The world of business has become so much easier to navigate because of technology. We can find decision makers and organizational charts so easily on social media sites like LinkedIn. We can find everything about a business person through a simple Google search. We can make decisions about where to do business by reviews on Google local listings, Yelp, and the millions of grade and directory sites. On our iPhones and Android devices we can pretty much run our business lives from A to Z.
But let’s think about the dangers this represents. Not only in our personal, “consumer” lives, but also in our world of everyday business. Doing business, as we all know in professional B2B sales, has as much to do with our good reputation, trust, and credibility, as it does our knowledge and experience in our area of focus. When we think about all the things that could go wrong because of technology, it can get worrisome.

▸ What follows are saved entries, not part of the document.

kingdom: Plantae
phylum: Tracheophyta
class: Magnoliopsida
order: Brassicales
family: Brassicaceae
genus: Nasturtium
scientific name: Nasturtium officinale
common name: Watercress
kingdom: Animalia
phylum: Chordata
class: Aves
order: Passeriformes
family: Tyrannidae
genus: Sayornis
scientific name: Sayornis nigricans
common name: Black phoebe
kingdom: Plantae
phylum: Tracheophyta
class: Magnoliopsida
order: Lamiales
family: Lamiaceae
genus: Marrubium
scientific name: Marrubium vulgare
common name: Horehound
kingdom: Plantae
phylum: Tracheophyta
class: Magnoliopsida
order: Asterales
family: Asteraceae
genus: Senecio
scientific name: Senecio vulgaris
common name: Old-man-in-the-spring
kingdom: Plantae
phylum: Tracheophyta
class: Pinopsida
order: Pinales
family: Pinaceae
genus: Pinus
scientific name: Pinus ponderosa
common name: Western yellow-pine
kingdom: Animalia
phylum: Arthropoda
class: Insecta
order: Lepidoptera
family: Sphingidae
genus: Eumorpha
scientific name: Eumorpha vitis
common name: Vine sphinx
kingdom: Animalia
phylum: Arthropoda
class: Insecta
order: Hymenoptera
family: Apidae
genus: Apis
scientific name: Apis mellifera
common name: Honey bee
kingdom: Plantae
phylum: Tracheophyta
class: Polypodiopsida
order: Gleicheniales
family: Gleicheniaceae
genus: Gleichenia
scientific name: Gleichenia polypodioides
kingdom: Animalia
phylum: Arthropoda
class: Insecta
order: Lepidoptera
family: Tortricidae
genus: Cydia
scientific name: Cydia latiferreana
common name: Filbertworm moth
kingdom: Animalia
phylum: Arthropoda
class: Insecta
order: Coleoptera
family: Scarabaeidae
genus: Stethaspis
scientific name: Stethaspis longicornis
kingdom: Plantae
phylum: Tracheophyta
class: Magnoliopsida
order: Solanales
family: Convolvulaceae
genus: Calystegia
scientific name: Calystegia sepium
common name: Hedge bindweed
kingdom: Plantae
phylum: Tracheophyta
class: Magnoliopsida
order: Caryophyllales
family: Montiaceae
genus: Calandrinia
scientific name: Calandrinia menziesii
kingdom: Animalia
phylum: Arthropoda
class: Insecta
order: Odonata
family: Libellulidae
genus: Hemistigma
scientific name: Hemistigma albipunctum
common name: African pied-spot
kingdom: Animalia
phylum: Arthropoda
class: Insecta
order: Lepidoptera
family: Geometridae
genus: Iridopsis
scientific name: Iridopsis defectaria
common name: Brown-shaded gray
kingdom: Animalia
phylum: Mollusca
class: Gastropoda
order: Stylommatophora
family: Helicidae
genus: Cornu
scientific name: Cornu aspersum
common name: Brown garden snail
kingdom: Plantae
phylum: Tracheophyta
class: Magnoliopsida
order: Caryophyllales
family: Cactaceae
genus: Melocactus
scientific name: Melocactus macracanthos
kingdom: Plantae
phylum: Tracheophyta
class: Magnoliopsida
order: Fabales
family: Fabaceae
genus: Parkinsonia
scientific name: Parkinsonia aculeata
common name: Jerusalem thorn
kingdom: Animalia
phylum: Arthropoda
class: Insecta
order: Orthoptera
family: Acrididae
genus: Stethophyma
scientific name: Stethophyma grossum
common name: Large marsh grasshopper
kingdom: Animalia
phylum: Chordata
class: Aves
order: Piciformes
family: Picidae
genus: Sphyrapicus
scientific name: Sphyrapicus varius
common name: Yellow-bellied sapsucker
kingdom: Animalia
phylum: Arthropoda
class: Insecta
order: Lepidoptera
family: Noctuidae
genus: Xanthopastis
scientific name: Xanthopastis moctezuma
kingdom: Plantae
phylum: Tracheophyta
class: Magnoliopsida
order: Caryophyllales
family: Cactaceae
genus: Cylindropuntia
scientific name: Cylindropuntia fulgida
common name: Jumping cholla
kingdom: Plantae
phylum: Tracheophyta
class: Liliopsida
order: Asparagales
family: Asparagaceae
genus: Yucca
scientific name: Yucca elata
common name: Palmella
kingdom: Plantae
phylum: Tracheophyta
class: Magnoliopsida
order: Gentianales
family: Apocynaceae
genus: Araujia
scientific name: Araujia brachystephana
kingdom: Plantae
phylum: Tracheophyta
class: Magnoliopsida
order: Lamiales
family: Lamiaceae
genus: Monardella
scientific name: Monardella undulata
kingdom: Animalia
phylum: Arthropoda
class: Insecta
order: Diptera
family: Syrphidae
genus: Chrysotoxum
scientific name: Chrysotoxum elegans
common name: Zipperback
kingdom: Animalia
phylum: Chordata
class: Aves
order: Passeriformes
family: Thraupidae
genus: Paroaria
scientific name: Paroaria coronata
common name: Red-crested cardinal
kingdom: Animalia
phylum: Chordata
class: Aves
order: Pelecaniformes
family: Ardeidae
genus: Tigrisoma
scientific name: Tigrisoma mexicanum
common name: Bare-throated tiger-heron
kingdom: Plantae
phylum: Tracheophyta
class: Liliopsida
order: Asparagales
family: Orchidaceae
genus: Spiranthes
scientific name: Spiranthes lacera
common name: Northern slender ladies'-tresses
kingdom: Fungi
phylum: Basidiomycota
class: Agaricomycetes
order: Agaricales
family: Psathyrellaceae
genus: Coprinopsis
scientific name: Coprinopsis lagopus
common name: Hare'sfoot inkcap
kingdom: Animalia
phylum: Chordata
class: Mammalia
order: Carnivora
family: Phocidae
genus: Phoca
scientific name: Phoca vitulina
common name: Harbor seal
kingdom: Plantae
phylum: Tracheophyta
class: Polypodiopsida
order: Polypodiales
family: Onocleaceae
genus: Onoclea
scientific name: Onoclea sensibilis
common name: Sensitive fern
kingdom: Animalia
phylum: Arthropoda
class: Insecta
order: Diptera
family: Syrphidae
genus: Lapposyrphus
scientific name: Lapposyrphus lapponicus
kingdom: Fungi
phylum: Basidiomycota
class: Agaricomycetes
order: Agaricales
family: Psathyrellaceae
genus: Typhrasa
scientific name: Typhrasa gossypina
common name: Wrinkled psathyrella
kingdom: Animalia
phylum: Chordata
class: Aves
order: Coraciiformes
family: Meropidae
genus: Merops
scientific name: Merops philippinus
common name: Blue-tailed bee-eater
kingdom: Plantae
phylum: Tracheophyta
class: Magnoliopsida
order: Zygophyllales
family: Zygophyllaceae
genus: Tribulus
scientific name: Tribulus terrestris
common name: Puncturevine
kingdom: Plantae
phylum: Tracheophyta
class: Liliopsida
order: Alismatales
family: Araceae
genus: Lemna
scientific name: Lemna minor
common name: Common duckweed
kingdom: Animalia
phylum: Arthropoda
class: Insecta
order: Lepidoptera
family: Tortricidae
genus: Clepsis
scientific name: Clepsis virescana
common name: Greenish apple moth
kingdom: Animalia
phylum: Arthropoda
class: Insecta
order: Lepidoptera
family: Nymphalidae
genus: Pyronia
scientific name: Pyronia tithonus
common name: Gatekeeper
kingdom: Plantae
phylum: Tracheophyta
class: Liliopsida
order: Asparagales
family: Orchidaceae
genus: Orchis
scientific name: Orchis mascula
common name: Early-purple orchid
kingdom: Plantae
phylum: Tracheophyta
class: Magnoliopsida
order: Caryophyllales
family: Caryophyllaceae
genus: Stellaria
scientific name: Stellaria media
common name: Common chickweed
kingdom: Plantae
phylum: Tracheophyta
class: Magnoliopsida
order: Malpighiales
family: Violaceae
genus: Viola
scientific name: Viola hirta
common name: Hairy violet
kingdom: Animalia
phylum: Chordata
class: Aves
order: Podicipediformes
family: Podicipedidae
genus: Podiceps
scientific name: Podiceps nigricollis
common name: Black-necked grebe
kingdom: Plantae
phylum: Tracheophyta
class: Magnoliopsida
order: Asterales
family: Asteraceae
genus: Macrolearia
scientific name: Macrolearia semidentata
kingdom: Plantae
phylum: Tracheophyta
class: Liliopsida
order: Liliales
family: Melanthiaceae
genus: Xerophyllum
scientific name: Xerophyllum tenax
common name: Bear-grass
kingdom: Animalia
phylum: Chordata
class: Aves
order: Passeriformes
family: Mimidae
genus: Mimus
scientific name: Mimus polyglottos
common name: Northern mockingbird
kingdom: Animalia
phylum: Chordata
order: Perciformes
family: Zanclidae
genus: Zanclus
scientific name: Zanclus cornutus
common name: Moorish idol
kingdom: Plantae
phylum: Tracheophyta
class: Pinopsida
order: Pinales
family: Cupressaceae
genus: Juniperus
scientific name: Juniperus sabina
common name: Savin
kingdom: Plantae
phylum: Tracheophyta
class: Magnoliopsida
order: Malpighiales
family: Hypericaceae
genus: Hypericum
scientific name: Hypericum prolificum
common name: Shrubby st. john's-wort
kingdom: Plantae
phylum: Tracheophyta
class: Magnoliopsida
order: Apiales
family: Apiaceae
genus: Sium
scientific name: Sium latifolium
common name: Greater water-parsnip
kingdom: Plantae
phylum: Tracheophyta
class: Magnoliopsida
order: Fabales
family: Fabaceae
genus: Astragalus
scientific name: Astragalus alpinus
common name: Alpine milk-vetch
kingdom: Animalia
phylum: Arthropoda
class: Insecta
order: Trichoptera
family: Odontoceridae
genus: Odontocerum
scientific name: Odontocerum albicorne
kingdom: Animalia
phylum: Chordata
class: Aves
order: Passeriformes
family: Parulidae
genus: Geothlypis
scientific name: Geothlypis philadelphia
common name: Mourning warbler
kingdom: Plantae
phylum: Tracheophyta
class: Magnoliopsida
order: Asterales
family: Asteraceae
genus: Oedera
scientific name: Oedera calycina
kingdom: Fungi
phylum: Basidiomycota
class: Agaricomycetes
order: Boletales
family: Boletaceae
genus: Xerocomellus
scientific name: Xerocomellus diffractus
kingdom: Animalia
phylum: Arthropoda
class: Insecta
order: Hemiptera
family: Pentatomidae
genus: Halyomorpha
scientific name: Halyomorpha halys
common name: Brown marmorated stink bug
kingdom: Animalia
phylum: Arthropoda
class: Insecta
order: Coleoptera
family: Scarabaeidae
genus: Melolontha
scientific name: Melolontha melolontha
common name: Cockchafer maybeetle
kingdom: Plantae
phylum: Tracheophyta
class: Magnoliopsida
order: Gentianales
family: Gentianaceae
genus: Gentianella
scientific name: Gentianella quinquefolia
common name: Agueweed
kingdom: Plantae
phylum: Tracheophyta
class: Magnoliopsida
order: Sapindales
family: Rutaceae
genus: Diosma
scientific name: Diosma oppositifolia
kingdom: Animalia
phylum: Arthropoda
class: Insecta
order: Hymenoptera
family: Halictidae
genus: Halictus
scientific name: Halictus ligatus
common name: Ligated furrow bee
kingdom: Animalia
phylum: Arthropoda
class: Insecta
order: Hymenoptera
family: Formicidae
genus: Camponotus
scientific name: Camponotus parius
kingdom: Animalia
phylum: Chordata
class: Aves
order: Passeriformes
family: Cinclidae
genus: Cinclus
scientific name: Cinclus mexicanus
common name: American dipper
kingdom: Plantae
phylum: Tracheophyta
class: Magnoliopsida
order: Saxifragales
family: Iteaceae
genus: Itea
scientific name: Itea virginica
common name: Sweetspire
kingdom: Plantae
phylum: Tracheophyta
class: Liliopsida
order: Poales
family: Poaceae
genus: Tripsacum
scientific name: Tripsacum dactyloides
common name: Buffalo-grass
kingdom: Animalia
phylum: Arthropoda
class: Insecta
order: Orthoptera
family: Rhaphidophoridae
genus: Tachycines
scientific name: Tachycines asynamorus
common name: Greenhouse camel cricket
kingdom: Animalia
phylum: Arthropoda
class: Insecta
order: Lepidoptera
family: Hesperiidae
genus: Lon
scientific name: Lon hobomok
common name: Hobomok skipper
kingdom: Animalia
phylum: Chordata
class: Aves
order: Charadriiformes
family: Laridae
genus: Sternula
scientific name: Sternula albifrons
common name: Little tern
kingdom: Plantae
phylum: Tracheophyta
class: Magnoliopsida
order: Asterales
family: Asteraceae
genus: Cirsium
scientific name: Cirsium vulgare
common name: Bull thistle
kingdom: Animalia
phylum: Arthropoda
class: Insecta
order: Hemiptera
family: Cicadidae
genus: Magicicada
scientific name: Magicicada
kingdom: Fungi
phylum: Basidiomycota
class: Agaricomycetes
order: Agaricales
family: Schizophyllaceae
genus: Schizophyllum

So that you can continue to build that strong, positive, visible online personal brand, I put together my top 10 things I recommend as social media/mobile etiquette that you should never do from your mobile phone:
1. Write or Respond to a Prospect Email in a Hurry
How many times have you been so excited to respond to good news email from a client or prospect that you went ahead and thumbed away on your phone a response that later you regretted?
If you must use your phone to respond to emails because you may be a solopreneur or just that busy, at least take the time to stop in your tracks, literally (stop walking), to think about their email and your response. Then make sure to append any statement with an offer to arrange a call to discuss further. This will help to ensure you don’t leave any assumptions on the table.
2. Edit Your LinkedIn Profile
I literally cringe when I am delivering any one of my LinkedIn group trainings and some person inevitably starts to edit their LinkedIn profile on their phone. I have to yell, please stop! Your LinkedIn profile as a B2B executive or sales person is so important to your social sales success. Why would you jeopardize it for the sake of a few minutes? This applies, in my opinion, to any editing of any social media or other profiles. Do it from your computer when you have the time to do it right.
3. Post Pictures on Facebook Without Editing
This is a biggie. Just because you get your picture taken at a business event or take a photo of your co-workers enjoying some fun outing does in no way mean the world needs to see it now. Using photos to show the life behind your organization on Facebook is just fine. In fact, it is certainly one of the items I check off for good social community development for B2B companies. However, without any idea of how the photo will be used and how it supports your company’s social media marketing plan, the pictures could be doing more damage than good.
4. Tag Co-Workers, Employees, or Bosses on Facebook
Aligned with number three, never ever tag co-workers, etc. on Facebook without their permission. In the same vein, also keep track of when you are tagged on any social networking site and provide rules to anyone who tags you so that you always have your best foot forward online.
5. Automatically Add Your Phone Pictures to Your G+ Account
Again, technology makes it way too easy to add your multimedia to literally every social network. With Google Plus, a rich community-based network, you can save your newly taken phone photos right to your profile. You can add G+ posts right to your WordPress Blog. The list goes on with G+. Be careful. G+ is a great social network, but you need to be careful with what you post, distribute, and share. As with LinkedIn, Twitter, and Facebook, also with G+ you need to plan your content carefully to serve and protect your personal online brand.
6. Use Financial Applications to Make Payments
There are many great apps to make payments to workers and vendors available in the Android or iTunes stores. Be careful. Some people may hate checks (myself included), however they do support financial security. Some apps even announce that you just made a payment and what it is for to the social community. I think that crosses the line in many ways. You work hard, and in this global economy, very hard for your money. You don’t want to run any risk of losing it due to identity theft issues (check Lifelock stats if you don’t believe me – in 2012 ID theft was up 33 percent from the previous year).
7. Keep Any Auto Signatures
You know when you first get that iPhone how all outgoing messages have that “sent from my iPhone” message? That also applies to LinkedIn messaging. Avoid the auto-signature trap. Take the time to create and deliver a custom signature that includes your actual phone number.
8. Log-In to Any Secure Sites
I would never ever log in to my online bank account from my phone. The same is true for any password-protected sites that in any way manage your business. Some business people I have seen do website edits on the fly. That is just not smart, in my opinion. Again, take your time. Put priorities around sites that you feel are too important to share with the world and avoid phone log-ins.
9. Leave Your Phone in Public With No Password
Similarly to number eight, make sure your phone is always protected. Think of it as your ATM card. Make a password no one knows. Don’t leave it out in the open (as the MTA says). Keep it secure both physically and data-wise.
10. Allow It to Ring or Vibrate in Any Meeting
My personal least favorite. Pretend you are at the movies every time you step into a meeting. Turn it off if you can, but at the very least make sure it doesn’t make a peep. You could miss out on important information that could help your business or career by playing with your phone.
I am very sure you ClickZ readers have a lot more to say on this subject. Pour it on. Let me know what things you don’t do on your phone in business. The key to this article and to my overall message is to illustrate the fact that although we can run our entire business lives through our phone at rapid rates, in no way is it appropriate. At the end of the day, we are doing business human-to-human.